Written by Lance Roberts, Clarity Financial
Data Analysis Of The Market and Sectors For Traders
S&P 500 Tear Sheet
The “Tear Sheet” below is a “reference sheet” provide some historical context to markets, sectors, etc. and looking for deviations from historical extremes.

If you have any suggestions or additions you would like to see, send me an email.
Sector Analysis
The Rotation Becoming More Pronounced
Over the last couple of months, I have been discussing the coming rotation of the “risk on” versus the “risk off” sectors in the market. As I noted (with a video) at the beginning of the year, these rotations usually are early indicators of a “risk off” transition and provide opportunities for investors.
As you can see, that rotation has continued to accelerate over the last couple of weeks.
Portfolio Note: I have made two adjustments to the model below so it will align more closely with our actual portfolio allocations. I have swapped IDV for VEA and added VWO.
Due to the weight of our portfolio hedges in portfolios currently, we are using a position in IWM as a proxy for MDY and SLY.
Portfolios reside at our maximum portfolio equity weightings including hedges.
This rotation is still likely early in its movement. As noted previously, when the “Trump exuberance trade” reached its peak post-election, the rotation trade became very obvious. As noted at the beginning of this missive, from a historical viewpoint corrections in the month of February tend to amass towards the end of the month.
In other words, don’t let this week’s rally fool you. It is historically very well aligned with normal early February advances. The “risk off” trade is likely telling us something more important.
Last week, in response to Matt Drudge’s criticism of the GOP for not pushing tax reform through more quickly, President Trump responded by saying during an interview:
“Lowering the overall tax burden on American business is big league, that’s coming along very well. We’re way ahead of schedule, I believe. And we’re going to be announcing something – I would say over the next two or three weeks – that will be phenomenal.”
From a position view, the commitment of tax cuts sent the “Trump Trade” sensitive sectors higher.

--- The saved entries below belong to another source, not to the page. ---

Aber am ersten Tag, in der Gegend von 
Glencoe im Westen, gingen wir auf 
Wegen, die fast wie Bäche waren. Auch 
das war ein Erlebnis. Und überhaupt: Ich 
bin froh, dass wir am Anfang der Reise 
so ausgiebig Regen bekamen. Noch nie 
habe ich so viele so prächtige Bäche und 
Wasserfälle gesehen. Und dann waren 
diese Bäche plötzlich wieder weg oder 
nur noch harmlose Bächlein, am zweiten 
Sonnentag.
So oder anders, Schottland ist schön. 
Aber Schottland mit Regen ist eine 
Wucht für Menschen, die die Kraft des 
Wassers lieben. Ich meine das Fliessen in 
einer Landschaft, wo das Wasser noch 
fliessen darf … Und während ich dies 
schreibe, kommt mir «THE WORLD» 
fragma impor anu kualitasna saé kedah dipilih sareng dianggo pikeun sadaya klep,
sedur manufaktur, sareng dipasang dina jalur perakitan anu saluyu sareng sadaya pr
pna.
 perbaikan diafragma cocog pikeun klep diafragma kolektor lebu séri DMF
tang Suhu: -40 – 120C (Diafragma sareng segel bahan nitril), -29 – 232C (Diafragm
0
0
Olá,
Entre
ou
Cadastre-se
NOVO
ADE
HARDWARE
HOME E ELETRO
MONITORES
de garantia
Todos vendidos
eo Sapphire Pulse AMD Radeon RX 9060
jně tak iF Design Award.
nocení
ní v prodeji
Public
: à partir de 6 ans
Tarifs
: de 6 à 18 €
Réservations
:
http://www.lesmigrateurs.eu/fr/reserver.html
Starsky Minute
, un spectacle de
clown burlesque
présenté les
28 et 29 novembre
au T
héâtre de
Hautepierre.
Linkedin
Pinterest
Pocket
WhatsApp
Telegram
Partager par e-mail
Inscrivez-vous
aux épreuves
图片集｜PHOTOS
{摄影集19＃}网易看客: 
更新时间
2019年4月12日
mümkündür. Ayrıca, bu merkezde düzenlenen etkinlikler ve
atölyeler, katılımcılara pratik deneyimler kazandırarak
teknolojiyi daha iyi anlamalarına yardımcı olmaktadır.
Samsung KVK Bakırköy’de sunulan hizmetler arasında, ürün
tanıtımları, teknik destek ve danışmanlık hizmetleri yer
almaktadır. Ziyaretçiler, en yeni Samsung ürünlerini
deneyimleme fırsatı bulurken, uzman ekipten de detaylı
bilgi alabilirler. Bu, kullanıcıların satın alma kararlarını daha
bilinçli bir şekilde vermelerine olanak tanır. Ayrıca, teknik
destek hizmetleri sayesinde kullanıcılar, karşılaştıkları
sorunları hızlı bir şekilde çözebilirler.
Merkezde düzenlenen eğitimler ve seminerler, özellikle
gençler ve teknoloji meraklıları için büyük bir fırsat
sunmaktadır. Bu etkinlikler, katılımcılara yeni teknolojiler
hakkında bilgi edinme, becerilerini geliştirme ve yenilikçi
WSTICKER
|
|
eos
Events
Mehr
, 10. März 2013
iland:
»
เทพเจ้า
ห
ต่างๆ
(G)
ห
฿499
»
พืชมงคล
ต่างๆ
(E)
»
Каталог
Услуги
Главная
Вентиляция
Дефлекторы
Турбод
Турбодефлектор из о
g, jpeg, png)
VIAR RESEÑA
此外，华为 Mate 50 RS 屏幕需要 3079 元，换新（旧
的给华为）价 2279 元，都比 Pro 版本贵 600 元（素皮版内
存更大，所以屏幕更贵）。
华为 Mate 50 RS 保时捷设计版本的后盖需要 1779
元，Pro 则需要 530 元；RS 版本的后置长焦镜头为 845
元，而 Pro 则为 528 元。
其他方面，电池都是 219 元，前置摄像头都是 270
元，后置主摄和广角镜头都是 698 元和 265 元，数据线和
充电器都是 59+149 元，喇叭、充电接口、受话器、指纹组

Technology, Discretionary, Industrials, Staples, Utilities, Health Care and Financials pushed higher, but even despite a rise in oil prices, Energy weakened after breaking its 50-dma last week. Basic Materials lagged but held its ground.
Notably, watch Utilities as the 50-dma is heading back up suggesting a cross of the 50-200 dma is likely. The same goes for Staples and Healthcare.
From the broader index positioning:
Small Caps, REIT’s, Mid Caps, Dividend Stocks and Bonds continue to flirt with their respective 50-dmas. Emerging and International markets got a lift from the weakening dollar which prompted an increase in International weightings in portfolios last week from a trading perspective.
Gold retested its 50-dma and bounced higher which is a technical improvement but remains locked in a long-term downtrend.
The table below shows thoughts on specific actions related to the current market environment.
(These are not recommendations or solicitations to take any action. This is for informational purposes only related to market extremes and contrarian positioning within portfolios. Use at your own risk and peril.)
Portfolio Update:
Nine weeks ago, as suggested, we hedged our long-equity positions with deeply out-of-favor sectors of the market (Bonds, REIT’s, Staples, Utilities, Health Care and Staples) which have continued to perform well in reducing overall portfolio volatility risk.
As noted last week, we added two new positions from a “Trading” perspective only: IWM – Russell 2000 and VEA – International
The short-term bullish trend and technical setup required an increase in equity risk in portfolios. However, all positions maintain very tight trailing stops as the mid to longer-term dynamics of the market continue to remain very unfavorable.
As I have been warning over the last couple of months, the stronger dollar and the rise in rates should not be dismissed.
Everything is currently pointing to this being a very late stage advance, so profit taking, hedging, and rebalancing remains strongly advised.